Nos anos que se seguiram à Guerra do Yom Kippur, as comunidades de inteligência de Israel e dos EUA estabeleceram sua própria “atração” gravitacional, com Israel empregando uma metodologia de previsões e avaliações de ameaças que sustentavam as decisões de intervir militarmente no Líbano, muitas vezes colocando-o em desacordo com os tomadores de decisão dos EUA.

A política em Washington foi feita com base em briefings de analistas de inteligência dos EUA que desenvolveram uma cultura de menosprezar a inteligência israelense em favor da sua própria.

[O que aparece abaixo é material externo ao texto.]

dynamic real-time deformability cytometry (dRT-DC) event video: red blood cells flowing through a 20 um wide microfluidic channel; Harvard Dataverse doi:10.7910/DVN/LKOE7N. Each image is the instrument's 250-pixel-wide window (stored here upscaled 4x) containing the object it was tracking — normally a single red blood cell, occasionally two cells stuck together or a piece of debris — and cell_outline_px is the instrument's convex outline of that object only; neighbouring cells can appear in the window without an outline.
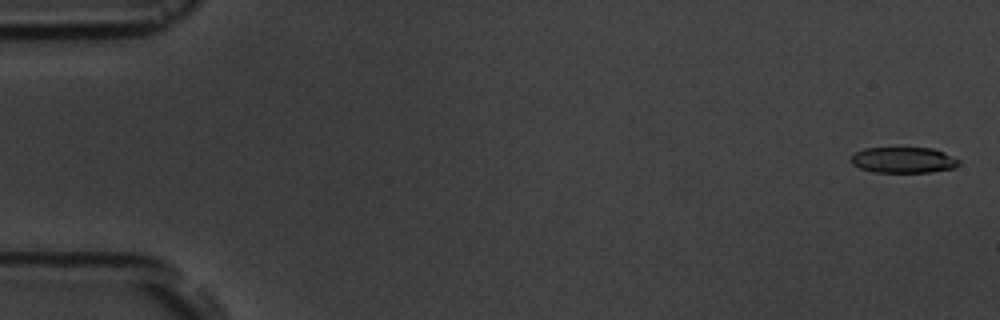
{"species": "common noctule bat (a hibernating species)", "species_latin": "Nyctalus noctula", "temperature_condition": "room temperature", "stored_images_in_passage": 17, "camera_frame_rate_fps": 3000, "um_per_image_px": 0.085, "animal": {"sex": "male", "body_mass_g": 19.5, "forearm_length_mm": 54.6}, "frame": {"image": 1, "passage_image": 1, "time_ms": 0.0, "image_size_px": [1000, 320], "cell_outline_px": [[960, 164], [952, 168], [928, 172], [872, 172], [860, 168], [852, 164], [852, 156], [856, 152], [864, 148], [932, 148], [944, 152], [960, 160]], "centroid_in_image_um": [76.79, 13.6], "position_along_channel_um": 8.2, "area_um2": 16.13}}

A lacuna resultante nas abordagens e conclusões analíticas levou à crise de inteligência de 1990-1991 em torno da ameaça representada pelos mísseis SCUD iraquianos.

Esta crise foi baseada nas diferenças de prioridades colocadas na ameaça SCUD, tanto na preparação quanto na execução (independentemente dos objetivos militares) da Operação Tempestade no Deserto, a campanha liderada pelos EUA para expulsar as forças iraquianas do Kuwait realizada em janeiro-fevereiro de 1991.

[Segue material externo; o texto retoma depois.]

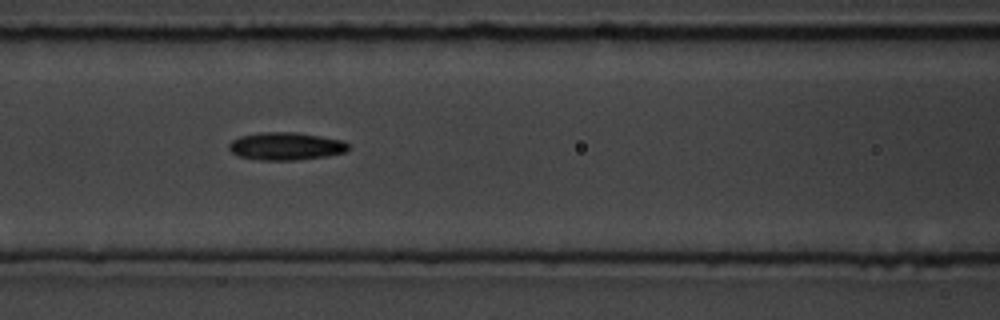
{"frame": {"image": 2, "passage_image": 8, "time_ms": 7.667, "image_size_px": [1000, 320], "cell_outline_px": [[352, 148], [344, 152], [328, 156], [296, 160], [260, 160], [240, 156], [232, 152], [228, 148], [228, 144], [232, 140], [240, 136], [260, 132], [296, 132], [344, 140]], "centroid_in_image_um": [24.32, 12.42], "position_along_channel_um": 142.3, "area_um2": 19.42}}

Essas diferenças só se exacerbaram nos anos que se seguiram ao fim desse conflito, quando tanto os EUA quanto Israel lutaram para encontrar a melhor forma de responder à ameaça de armas iraquianas de destruição em massa, incluindo seus mísseis SCUD.

Eu estava no centro da controvérsia de inteligência EUA-Israel durante esse período, tendo sido trazido para as Nações Unidas para criar uma capacidade de inteligência independente para apoiar o esforço baseado em inspeção para desarmar o Iraque.

De 1991 a 1998, conduzi uma interação delicada entre a CIA e a AMAN, e muitas vezes me vi preso no meio do choque de culturas que se desenvolveu entre os dois.

Esse confronto às vezes tomava a forma de comédia de vaudeville, como a vez em que tive que ser conduzido para fora pela porta dos fundos de um edifício da AMAN para evitar ser visto pelo chefe de estação da CIA, que havia chegado com o objetivo de descobrir quais informações os israelenses estavam compartilhando comigo.

Em outra ocasião, encontrei uma equipe de analistas da CIA nas ruas de Tel Aviv que me aconselhava em uma inspeção específica que estava sendo planejada. Eles criticaram a inteligência israelense que eu estava usando para apoiar essa missão.

O objetivo de sua visita era pressionar Israel a interromper o fluxo de informações para a ONU através de mim, argumentando que, como cidadão dos EUA, eu deveria obter minhas informações de fontes dos EUA e, portanto, Israel deveria transmitir toda a inteligência para mim através deles. Nosso encontro, ao que parece, não foi um encontro “casual”, mas sim montado pelos israelenses, sem o meu conhecimento, para que eu estivesse ciente da duplicidade de meus colegas norte-americanos.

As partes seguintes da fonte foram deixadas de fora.